Search code examples
rdata-structurestext-parsing

Parsing a multi space-separated data set and storing it in the right data structure


I have a large dataset with name, age and company.

file.txt :

name firstname1 lastname1
age 30
Company ABC Ltd

name firstname2 lastname2
age 28
Company XYZ Ltd

I need to write a function that will return data structure, given key attribute, provide the corresponding value of the given key.

E.g

 content <- parseFile("file.txt")
 content[1]["name"]    # "firstname1 lastname1"
 content[1]["age"]     # 30
 content[1]["Company"] # "ABC Ltd"

 content[2]["name"]    # "firstname2 lastname2"
 content[2]["age"]     # 28
 content[2]["Company"] # "XYZ Ltd"

Up until now, I inferred that a list of the named vector can be used or
A list of objects can be used.

Or Is there any better way to solve this?

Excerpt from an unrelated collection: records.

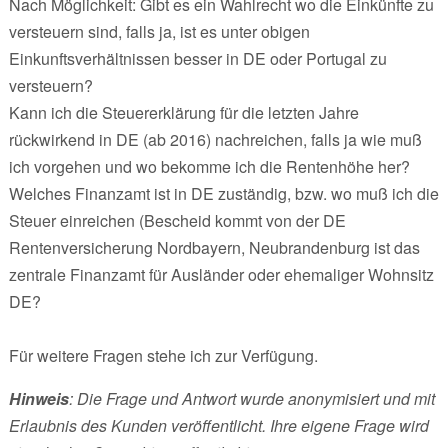
Nach Möglichkeit: Gibt es ein Wahlrecht wo die Einkünfte zu
versteuern sind, falls ja, ist es unter obigen
Einkunftsverhältnissen besser in DE oder Portugal zu
versteuern?
Kann ich die Steuererklärung für die letzten Jahre
rückwirkend in DE (ab 2016) nachreichen, falls ja wie muß
ich vorgehen und wo bekomme ich die Rentenhöhe her?
Welches Finanzamt ist in DE zuständig, bzw. wo muß ich die
Steuer einreichen (Bescheid kommt von der DE
Rentenversicherung Nordbayern, Neubrandenburg ist das
zentrale Finanzamt für Ausländer oder ehemaliger Wohnsitz
DE?
Für weitere Fragen stehe ich zur Verfügung.
Hinweis
: Die Frage und Antwort wurde anonymisiert und mit
Erlaubnis des Kunden veröffentlicht. Ihre eigene Frage wird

explanation with code example will be helpful


Solution

  • We can use readLines to get the data, create a delimiter with sub and create a two column data.frame

    df1 <- read.csv(text =sub(" ", ",", dat), header = FALSE,
             stringsAsFactors = FALSE)
    

    If we need to split as a list

    lst1 <-  split(setNames(as.list(df1$V2), df1$V1), cumsum(df1$V1 == 'name'))
    
    
    lst1[[1]][['name']]
    #[1] "firstname1 lastname1"
    lst1[[1]][['age']]
    #[1] "30"
    lst1[[2]][['age']]
    #[1] "28"
    

    data

    dat <- readLines("file.txt")